## Text extract
════════════════════

FIG. 15 shows a block diagram of a read buffer. Referring to FIG. 15, bit plane data 1501 are the input to dual-port memory 1502. The bit plane data is R bits wide. Bit plane data 1503 is the output from the read buffer. Synchronization signals 1505 and 1506 are used to control the transport of data into and out of the read buffer. Controller 1504 uses the incoming synchronization signals to generate write enable and write address for the write side of dual port memory 1502. Controller 1504 uses synchronization signals to generate read enable and read address for the read side of dual port memory 1502.

Referring again to FIG. 15, one function of the dual-port memory 1502 is to translate from the data width R of the incoming bit plane data 1501 to the data width D of the outgoing bit plane data 1503. FIG. 16 shows an example dual-port memory address map that has one write address for every four read addresses. Referring to FIG. 16, the same memory is represented by write address map 1601 and read address map 1602. For example, data written to write address 0 can be read from read addresses 0, 1, 2, and 3, as the concatenation of the four read data values. This is normal operation for dual-port memories with different data widths on the two ports, as will be apparent to one skilled in the art.

Typically, the memory locations in the read buffer's dual-port memory are logically divided into two buffers, each half the size of the total memory. These buffers are used in a ping-pong fashion, with one being written to and the other being read. The buffers are swapped (write becomes read and vice versa) when incoming data has completely filled the buffer that is being used for writing. At any point in time, one buffer is used for reading and the other is used for writing. After the buffer used for writing is full, the roles of the two buffers are swapped. Referring again to FIG. 15, the read buffer controller 1504 generates a data_request signal that indicated that space is available for writing to the dual-port memory 1502.

Instead of dividing the memory locations into two logical buffers, an alternate read buffer embodiment uses the dual-port memory as a first-in-first-out (FIFO) memory. This has the advantage that less total memory is needed, but control of the memory is more complicated.

════════════════════

## Dataset excerpt
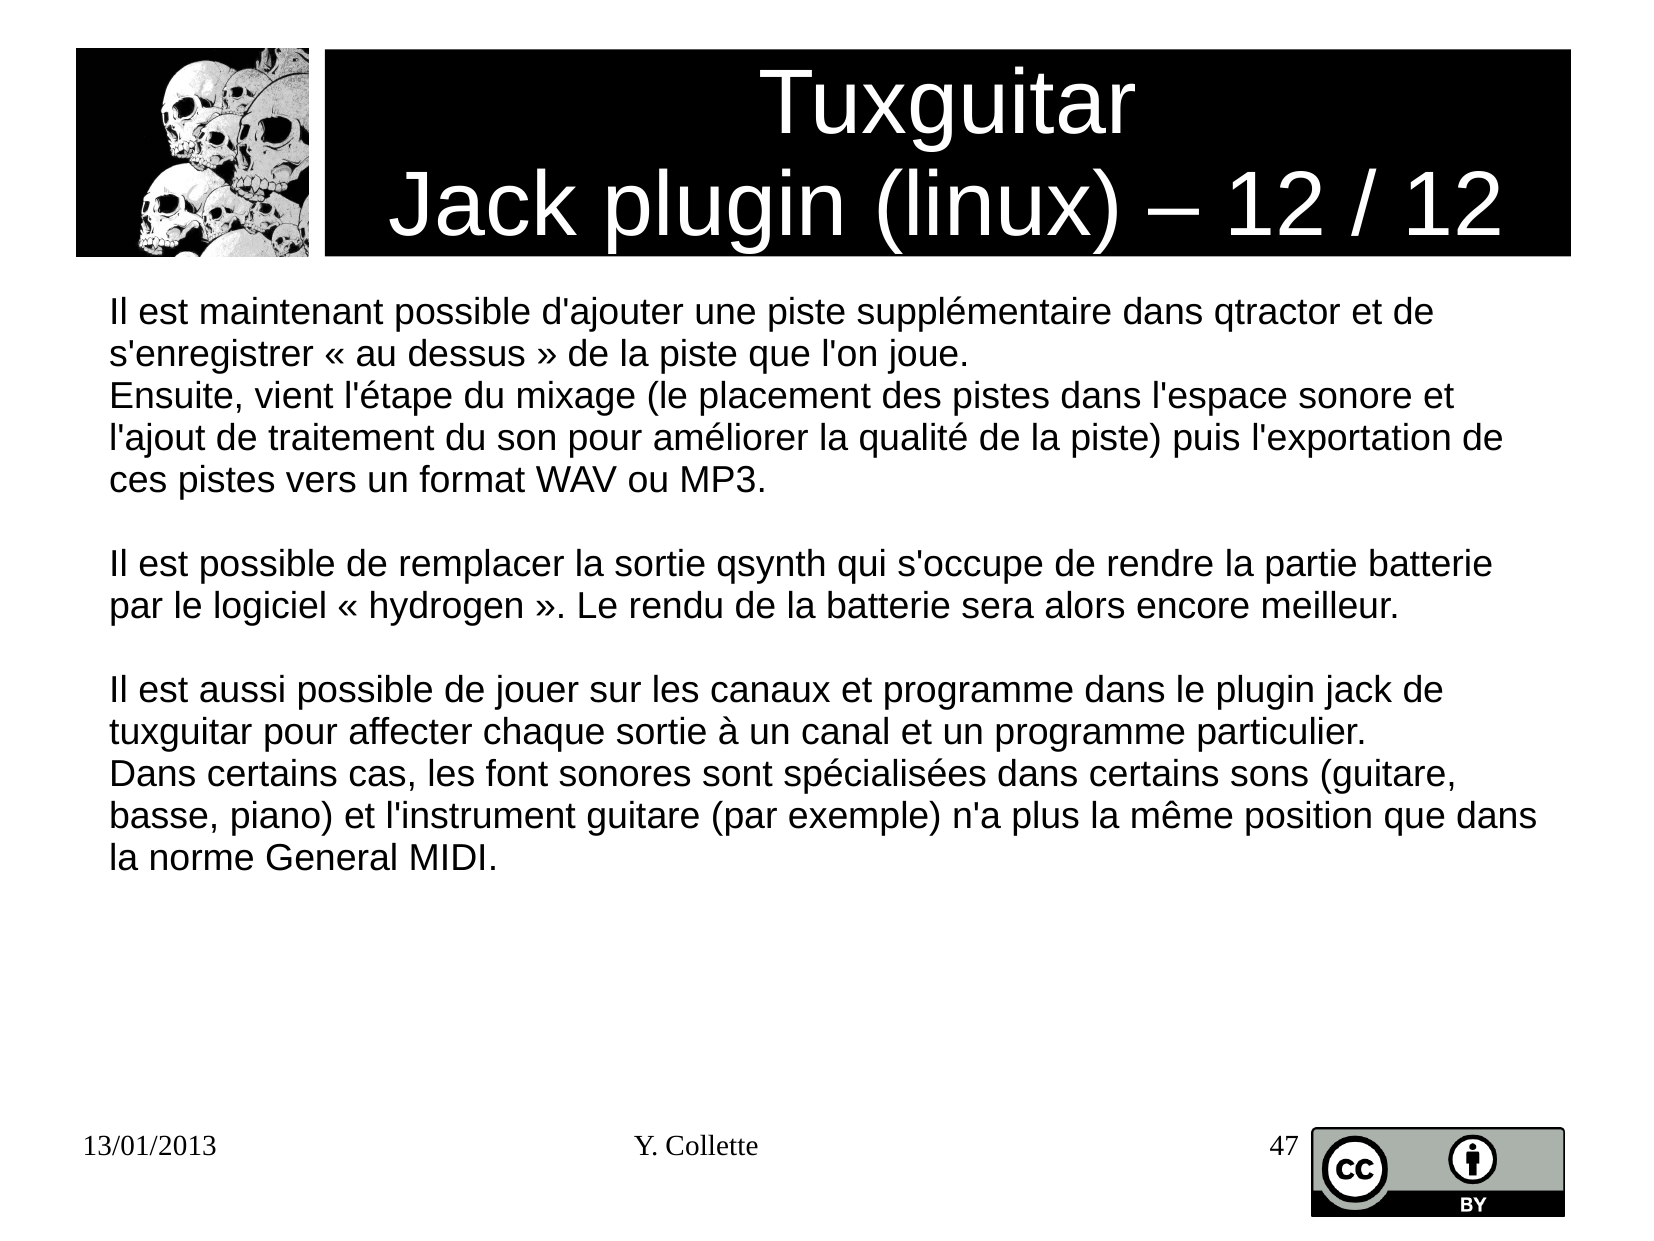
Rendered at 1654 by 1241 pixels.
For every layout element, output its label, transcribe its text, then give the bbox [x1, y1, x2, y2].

════════════════════

## What the task asks
Reproduce the part of the read buffer text above that begins at the words "Referring again to FIG. 15, one" and stops after "in the art.", copying it word for word.

## Final answer
Referring again to FIG. 15, one function of the dual-port memory 1502 is to translate from the data width R of the incoming bit plane data 1501 to the data width D of the outgoing bit plane data 1503. FIG. 16 shows an example dual-port memory address map that has one write address for every four read addresses. Referring to FIG. 16, the same memory is represented by write address map 1601 and read address map 1602. For example, data written to write address 0 can be read from read addresses 0, 1, 2, and 3, as the concatenation of the four read data values. This is normal operation for dual-port memories with different data widths on the two ports, as will be apparent to one skilled in the art.